Concerns about rising government borrowing in the US and elsewhere are also fuelling the gold rush. With Trump’s budget bill set to add to $2.4tn to US debt levels over the next decade, some investors fear a crisis that debases traditional currencies. 

Today’s fiscal largesse feels like vindication for those who believe the world should not have moved away from the gold standard.
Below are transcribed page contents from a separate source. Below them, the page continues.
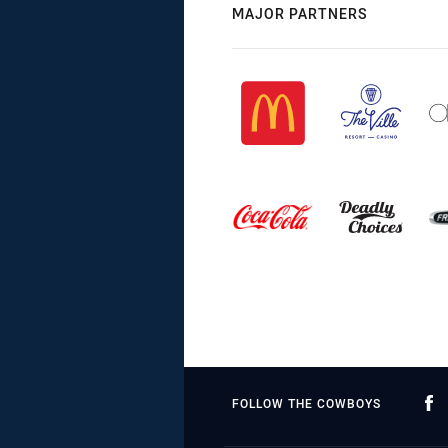
MAJOR PARTNERS
FOLLOW THE COWBOYS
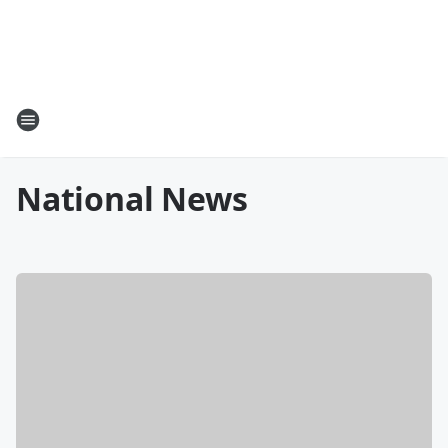
National News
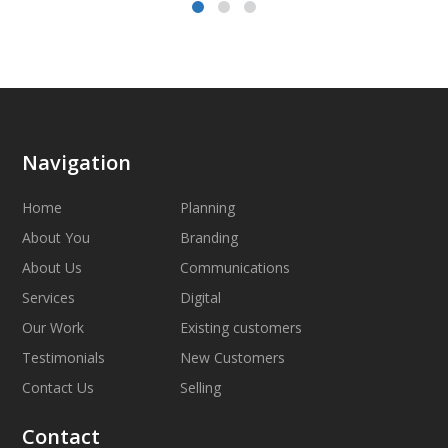
Navigation
Home
Planning
About You
Branding
About Us
Communications
Services
Digital
Our Work
Existing customers
Testimonials
New Customers
Contact Us
Selling
Contact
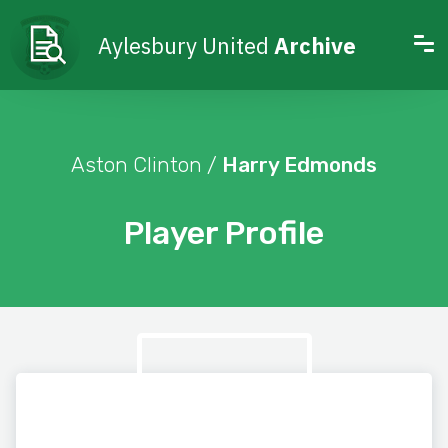
Aylesbury United
Archive
Aston Clinton /
Harry Edmonds
Player Profile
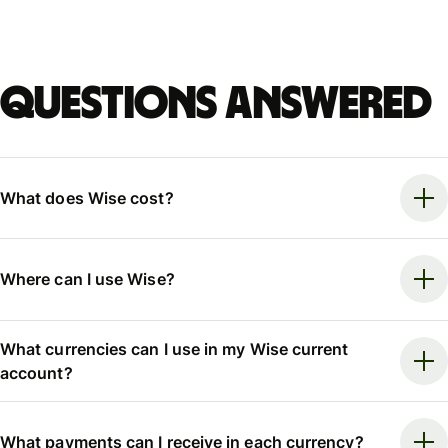
Questions answered
What does Wise cost?
Where can I use Wise?
What currencies can I use in my Wise current
account?
What payments can I receive in each currency?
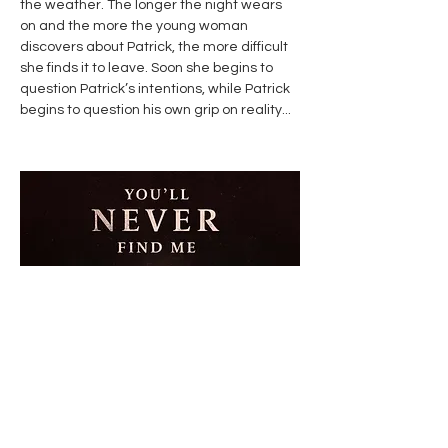
the weather. The longer the night wears
on and the more the young woman
discovers about Patrick, the more difficult
she finds it to leave. Soon she begins to
question Patrick’s intentions, while Patrick
begins to question his own grip on reality...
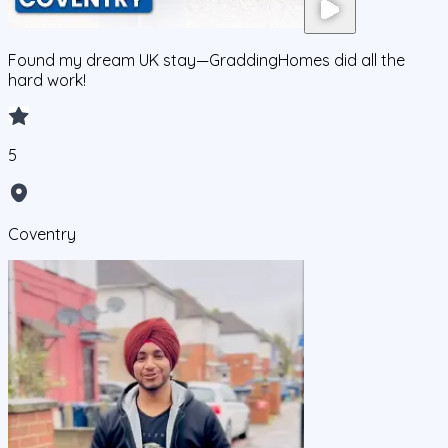
Found my dream UK stay—GraddingHomes did all the
hard work!
5
Coventry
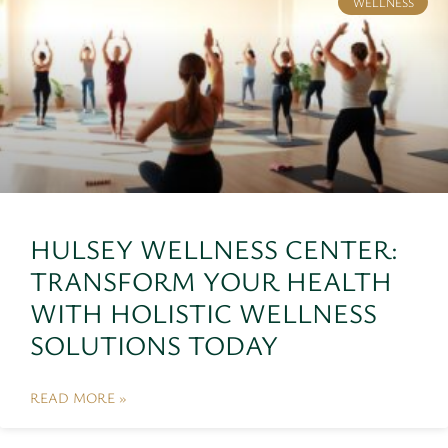
WELLNESS
HULSEY WELLNESS CENTER:
TRANSFORM YOUR HEALTH
WITH HOLISTIC WELLNESS
SOLUTIONS TODAY
READ MORE »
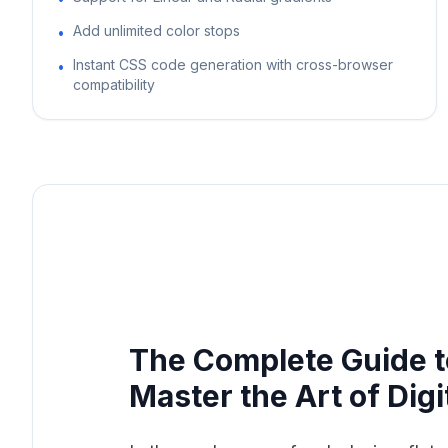
Add unlimited color stops
•
Instant CSS code generation with cross-browser
•
compatibility
The Complete Guide t
Master the Art of Digi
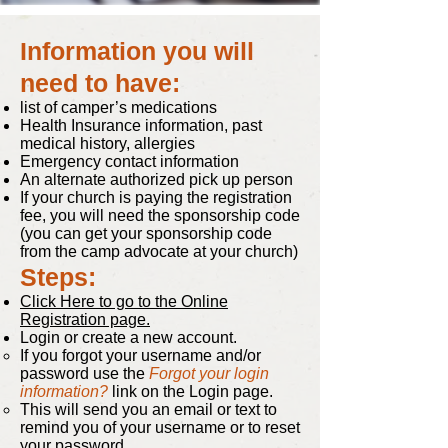
Information you will
need to have:
list of camper’s medications
Health Insurance information, past
medical history, allergies
Emergency contact information
An alternate authorized pick up person
If your church is paying the registration
fee, you will need the sponsorship code
(you can get your sponsorship code
from the camp advocate at your church)
Steps:
Click Here to go to the Online
Registration page.
Login or create a new account.
If you forgot your username and/or
password use the
Forgot your login
information?
link on the Login page.
This will send you an email or text to
remind you of your username or to reset
your password.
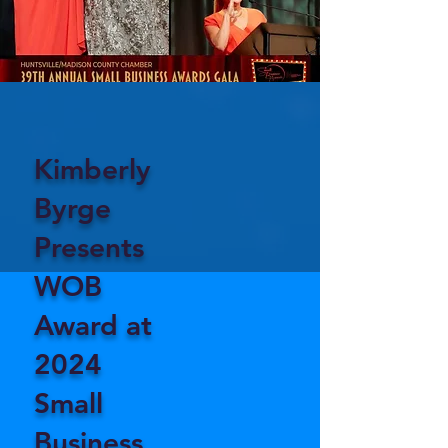
Kimberly
Byrge
Presents
WOB
Award at
2024
Small
Business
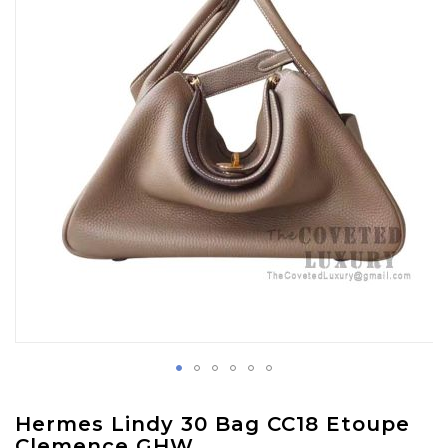
images
gallery
Skip
Hermes Lindy 30 Bag CC18 Etoupe
to
Clemence GHW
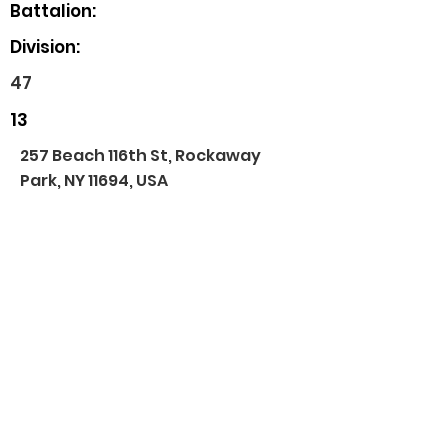
Battalion:
Division:
47
13
257 Beach 116th St, Rockaway
Park, NY 11694, USA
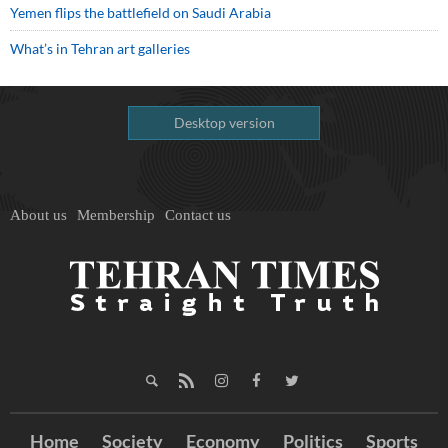
Yemen flips the battlefield on Saudi Arabia
What’s in Tehran art galleries
Desktop version
About us
Membership
Contact us
Home
Society
Economy
Politics
Sports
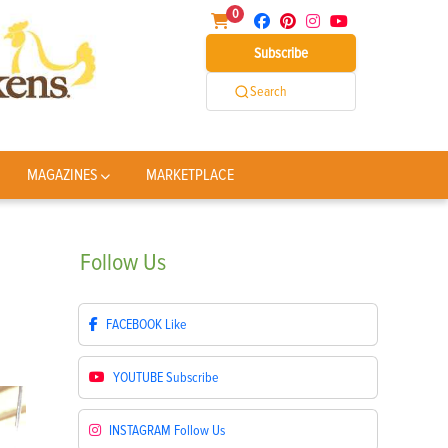
0
Subscribe
Search
MAGAZINES
MARKETPLACE
Follow
Us
FACEBOOK
Like
YOUTUBE
Subscribe
INSTAGRAM
Follow Us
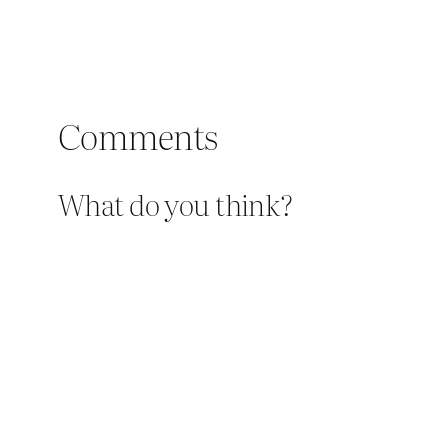
Comments
What do you think?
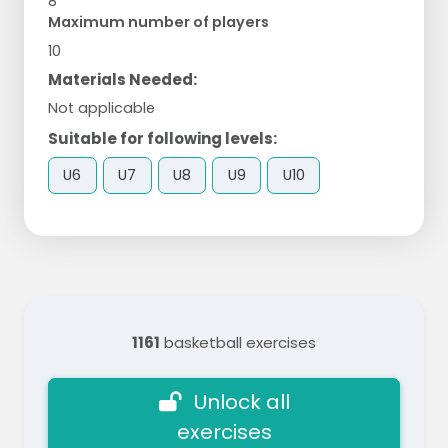
8
Maximum number of players
10
Materials Needed:
Not applicable
Suitable for following levels:
U6
U7
U8
U9
U10
1161
basketball exercises
Unlock all
exercises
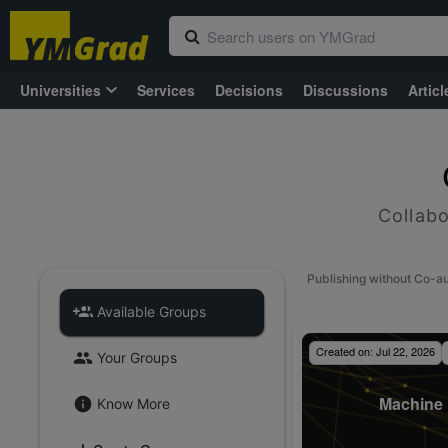
Universities
Services
Decisions
Discussions
Articl
Collabo
Publishing without Co-a
Available Groups
Created on:
Jul 22, 2026
Your Groups
Machine 
Know More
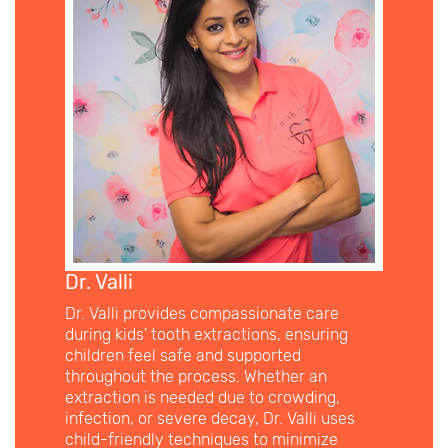
Dr. Valli
Dr. Valli provides compassionate care
during kids' tooth extractions, ensuring
children feel safe and supported
throughout the process. Whether an
extraction is needed due to crowding,
infection, or severe decay, Dr. Valli uses
child-friendly techniques to minimize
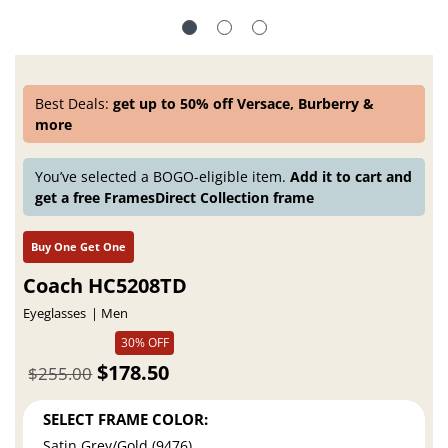
Best Deals:
get up to 50% off Versace, Burberry &
more
You’ve selected a BOGO-eligible item.
Add it to cart and
get a free FramesDirect Collection frame
Buy One Get One
Coach HC5208TD
Eyeglasses
Men
$178.50
$255.00
30% OFF
SELECT FRAME COLOR:
Satin Grey/Gold (9476)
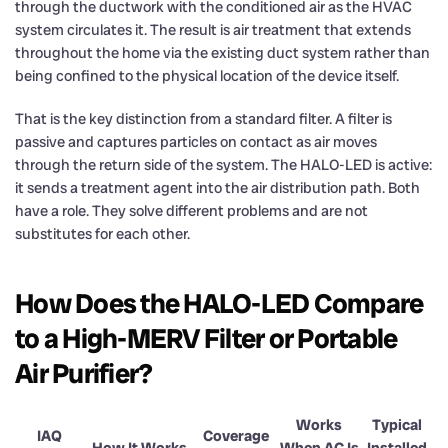
through the ductwork with the conditioned air as the HVAC
system circulates it. The result is air treatment that extends
throughout the home via the existing duct system rather than
being confined to the physical location of the device itself.
That is the key distinction from a standard filter. A filter is
passive and captures particles on contact as air moves
through the return side of the system. The HALO-LED is active:
it sends a treatment agent into the air distribution path. Both
have a role. They solve different problems and are not
substitutes for each other.
How Does the HALO-LED Compare
to a High-MERV Filter or Portable
Air Purifier?
Works
Typical
IAQ
Coverage
How It Works
When AC Is
Installed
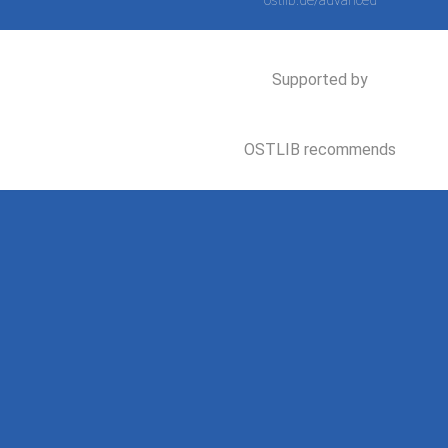
ostlib.de/advanced
Supported by
OSTLIB recommends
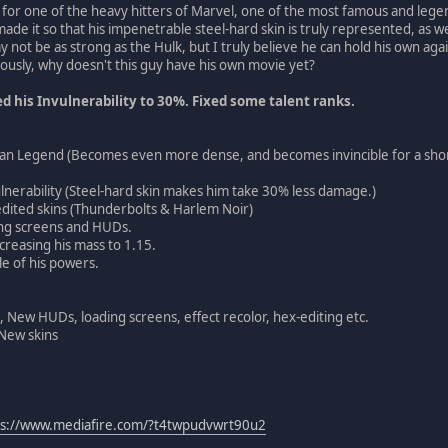
r for one of the heavy hitters of Marvel, one of the most famous and leg
 made it so that his impenetrable steel-hard skin is truly represented, as 
 not be as strong as the Hulk, but I truly believe he can hold his own aga
riously, why doesn't this guy have his own movie yet?
 his Invulnerability to 30%. Fixed some talent ranks.
n Legend (Becomes even more dense, and becomes invincible for a sho
ulnerability (Steel-hard skin makes him take 30% less damage.)
dited skins (Thunderbolts & Harlem Noir)
ng screens and HUDs.
creasing his mass to 1.15.
e of his powers.
, New HUDs, loading screens, effect recolor, hex-editing etc.
 New skins
ps://www.mediafire.com/?t4twpudvwrt90u2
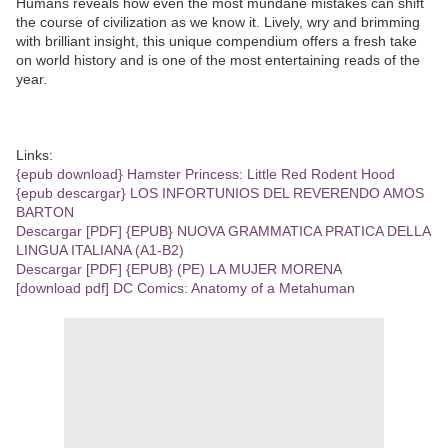
Humans reveals how even the most mundane mistakes can shift
the course of civilization as we know it. Lively, wry and brimming
with brilliant insight, this unique compendium offers a fresh take
on world history and is one of the most entertaining reads of the
year.
Links:
{epub download} Hamster Princess: Little Red Rodent Hood
{epub descargar} LOS INFORTUNIOS DEL REVERENDO AMOS
BARTON
Descargar [PDF] {EPUB} NUOVA GRAMMATICA PRATICA DELLA
LINGUA ITALIANA (A1-B2)
Descargar [PDF] {EPUB} (PE) LA MUJER MORENA
[download pdf] DC Comics: Anatomy of a Metahuman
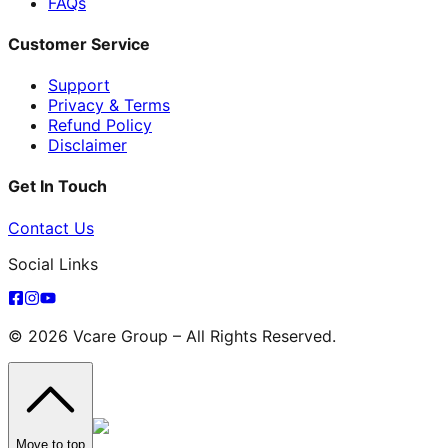
FAQs
Customer Service
Support
Privacy & Terms
Refund Policy
Disclaimer
Get In Touch
Contact Us
Social Links
© 2026 Vcare Group – All Rights Reserved.
Move to top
Such profligacy, they argue, is intrinsic to fiat currencies that can be printed at will.

“We need to have an apolitical store of value, that is not subject to political influence,” says Randy Smallwood, chief executive of Wheaton Precious Metals, a mining royalty company, who sees gold’s resurgence as a “back to the future” moment.

“It wouldn’t surprise me if, in 20 years, when you take an economics course, there will be a discussion about the 60-year experiment from 1970 to 2030 on fiat currencies, and how it failed.”

But economists point out that countries had good reasons to move away from a monetary regime that exacerbated economic pain during the 1930s Depression — in part by making it harder for countries to increase their money supply to support economic activity. Linking currencies to physical gold was often a source of volatility rather than stability, they argue, partly because it constrained the actions of central banks and governments.

Yet even those investors who think the record run in gold prices will be difficult to sustain still advocate it as a hedge. “Gold will not outperform as much as in the recent past, but it is worth having at almost any price in a global multi-asset portfolio,” says Pictet’s Paolini.

That suggests gold’s central allure, as a port in a storm, is still strong.

“Gold is a ‘comfort metal’,” says Smallwood. “People seek comfort whenever there is stress, and there is a lot of stress around the world right now.”